• **Task A**:
Change "pose" to "camera" in the entries, beginning at the line that has "pose: elev=219.5 azim=32.9" and stopping at the end of the entries, with all else unchanged. Omit the pictures from your answer.

It’s your threat model, but security is one of those things where going against the flow is generally a bad idea IME. I’d really recommend not just throwing caution to the wind; especially because sops & co. really are not that much extra overhead.
I’m quite cautious and I have given serious consideration to all of the different options here, but I don’t think that SOPS would quite solve my problem. I have devices in my network which I do not entirely trust (i.e. VPS servers with public-facing services and IoT devices), and if one of these were compromised then waltmck-cakey.pem would be readable. If I were to actually treat it as a secret, I would need to store it as state on some trusted device I control and manually sign/deploy leaf certs to new devices as I bring them online. This would be more maintenance burden than is justified by the benefits of using TLS.

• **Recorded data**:
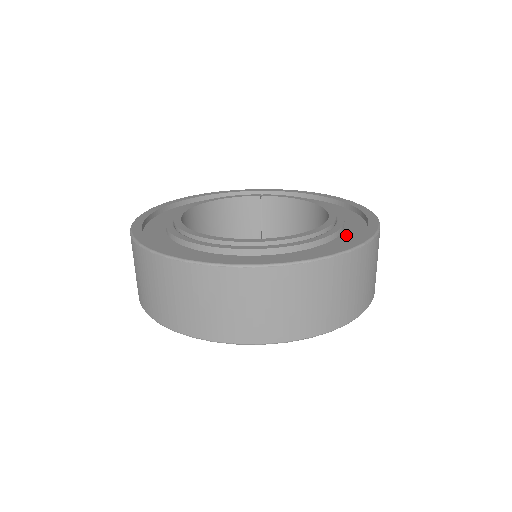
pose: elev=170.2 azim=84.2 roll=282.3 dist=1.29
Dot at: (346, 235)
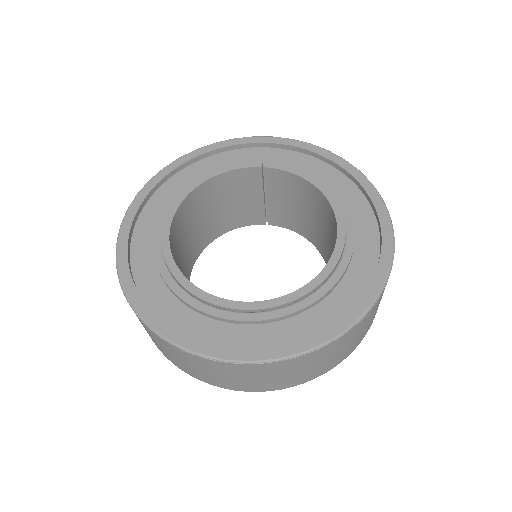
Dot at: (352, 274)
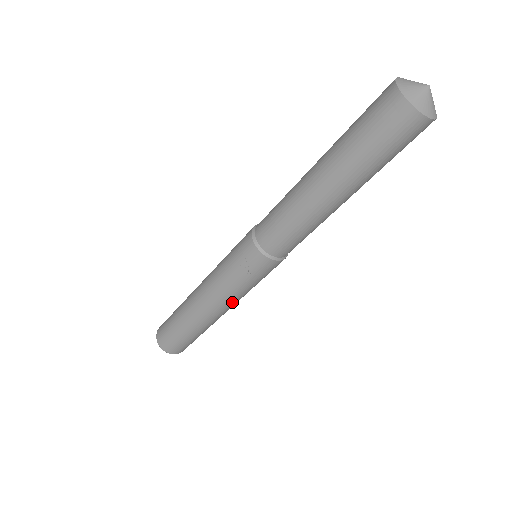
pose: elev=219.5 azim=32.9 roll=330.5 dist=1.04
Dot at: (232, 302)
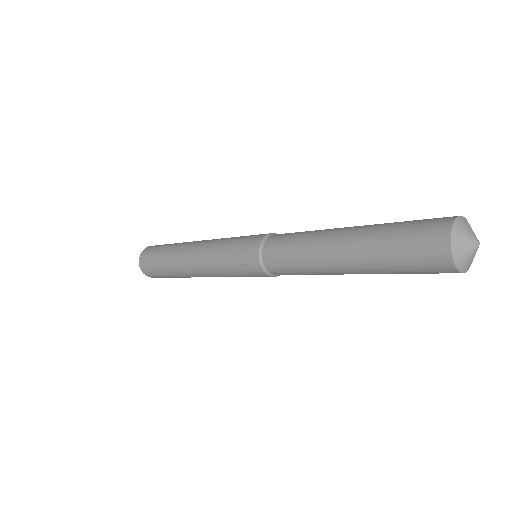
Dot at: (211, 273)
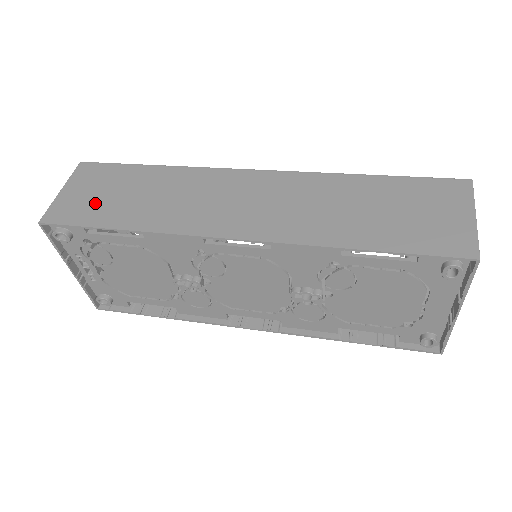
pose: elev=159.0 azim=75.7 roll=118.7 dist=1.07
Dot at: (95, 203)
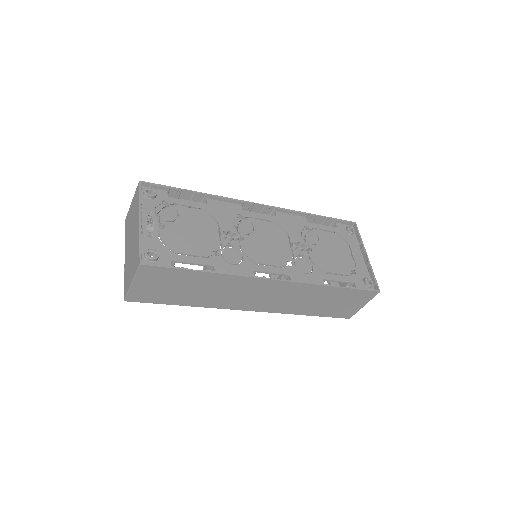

• **Task B**:
According to the post, which devices on the writer's network are not entirely trusted?

• **Right answer A**:
camera: elev=219.5 azim=32.9 roll=330.5 dist=1.04
Dot at: (232, 302)
Dot at: (211, 273)
camera: elev=159.0 azim=75.7 roll=118.7 dist=1.07
Dot at: (95, 203)

• **Right answer B**:
VPS servers with public-facing services and IoT devices.